Bruceton is a town in Carroll County, Tennessee, United States. The population was 1,507 in the 2020 census.

Bruceton and neighboring town Hollow Rock share a school district, the Hollow Rock-Bruceton Special School District.

==Geography==
According to the United States Census Bureau, the town has a total area of 1.9 sqmi, all land.

==Demographics==

As of the census of 2000, there were 1554 people and 640 households in the town. The population density was 800.4 PD/sqmi. There were 702 housing units at an average density of 361.6 /sqmi. The racial makeup of the town was 94.14% White, 4.36% African American, 0.06% Native American, 0.13% Asian, 0.13% from other races, and 0.90% from two or more races. Hispanic or Latino of any race were 0.32% of the population.

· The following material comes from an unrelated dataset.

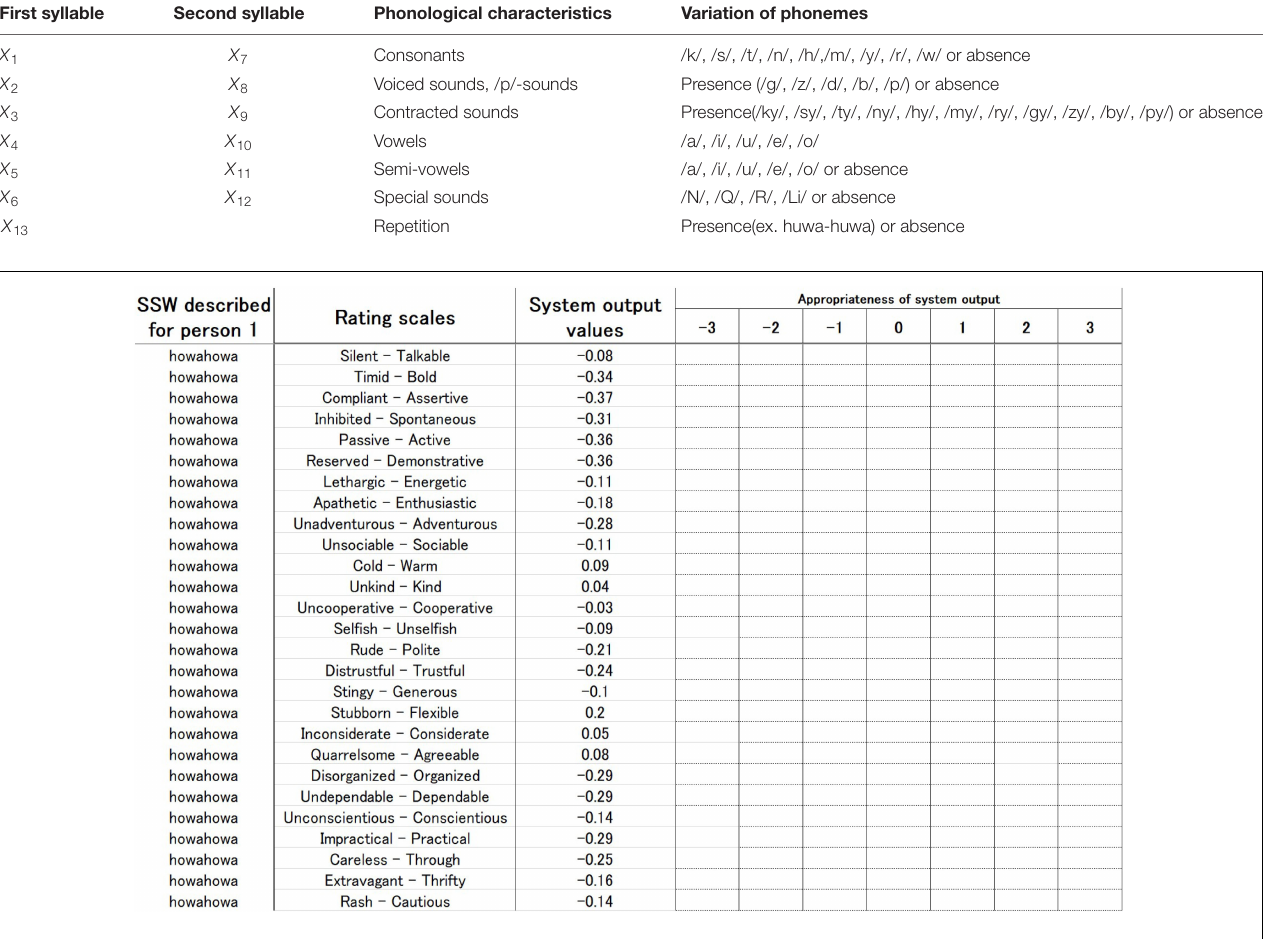
FIGURE 3 | Example of evaluation form (SSW described for person X; rating scales; system output value; and appropriateness of system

There were 640 households, out of which 27.8% had children under the age of 18 living with them, 51.7% were married couples living together, 13.0% had a female householder with no husband present, and 32.2% were non-families. 31.1% of all households were made up of individuals, and 15.8% had someone living alone who was 65 years of age or older. The average household size was 2.25 and the average family size was 2.78.

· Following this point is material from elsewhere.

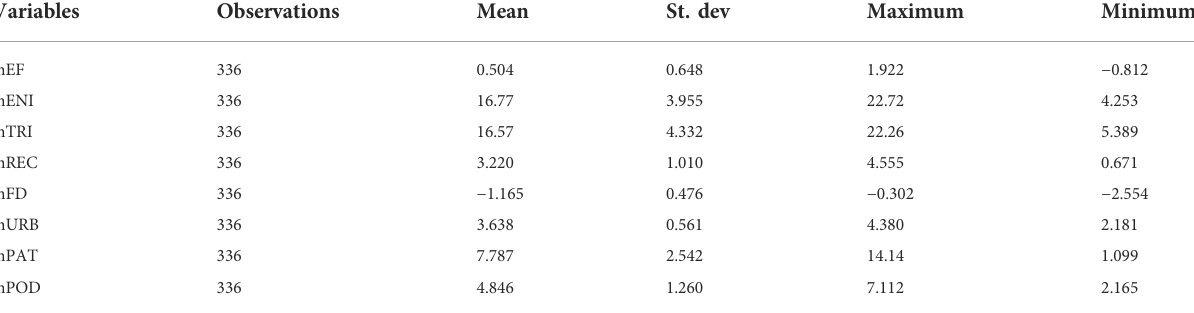
TABLE 2 Descriptive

In the town, the population was spread out, with 21.3% under the age of 18, 7.7% from 18 to 24, 22.6% from 25 to 44, 24.0% from 45 to 64, and 24.4% who were 65 years of age or older. The median age was 44 years. For every 100 females, there were 82.0 males. For every 100 females age 18 and over, there were 80.1 males.

The median income for a household in the town was $28,409, and the median income for a family was $36,176. Males had a median income of $31,146 versus $19,323 for females. The per capita income for the town was $15,711. About 17.4% of families and 16.2% of the population were below the poverty line, including 18.6% of those under age 18 and 13.6% of those age 65 or over.

Historical population
| Census | Pop. | Note | %± |
| 1930 | 1,112 |  | — |
| 1940 | 1,003 |  | −9.8% |
| 1950 | 1,204 |  | 20.0% |
| 1960 | 1,158 |  | −3.8% |
| 1970 | 1,450 |  | 25.2% |
| 1980 | 1,579 |  | 8.9% |
| 1990 | 1,586 |  | 0.4% |
| 2000 | 1,554 |  | −2.0% |
| 2010 | 1,478 |  | −4.9% |
| 2020 | 1,507 |  | 2.0% |
Sources:

==Media==
===Radio stations===
- WRQR-FM 105.5 "Today's Best Music with Ace & TJ in the Morning"
- WTPR-AM 710 "The Greatest Hits of All Time"
- WTPR-FM 101.7 "The Greatest Hits of All Time"

===Newspaper===
The Carroll County News-Leader

== Notable person ==
- Patrick Willis – former NFL linebacker for the San Francisco 49ers

== Culture ==
Incorporated in 1925, Bruceton will Celebrate its 100 years in 2025.

With a once-thriving textile and railroad economy, Bruceton has become a small town with a close knit community. The town serves as a bedroom community for employers like Granges and Chemours and larger towns such as Huntingdon and Camden, Tennessee. Major employers in the town are ZLINE Kitchen and Bath, CSX Railroad, Lifecare and RAC Medical.

The town boasts all the amenities of small town living with a park with a walking track, play equipment, outdoor exercise equipment, little league and a range of small businesses.

The town has a yearly festival called Bruceton In May, which boasts a great day out for all the family including a band and arts and crafts festival with food trucks and vendors. Games and fun for all the family, 3rd Saturday in May.

Bruceton was named after William P. Bruce, a VP of the N.C. & St. Louis Railroad, who determined the railroad route would run through the town.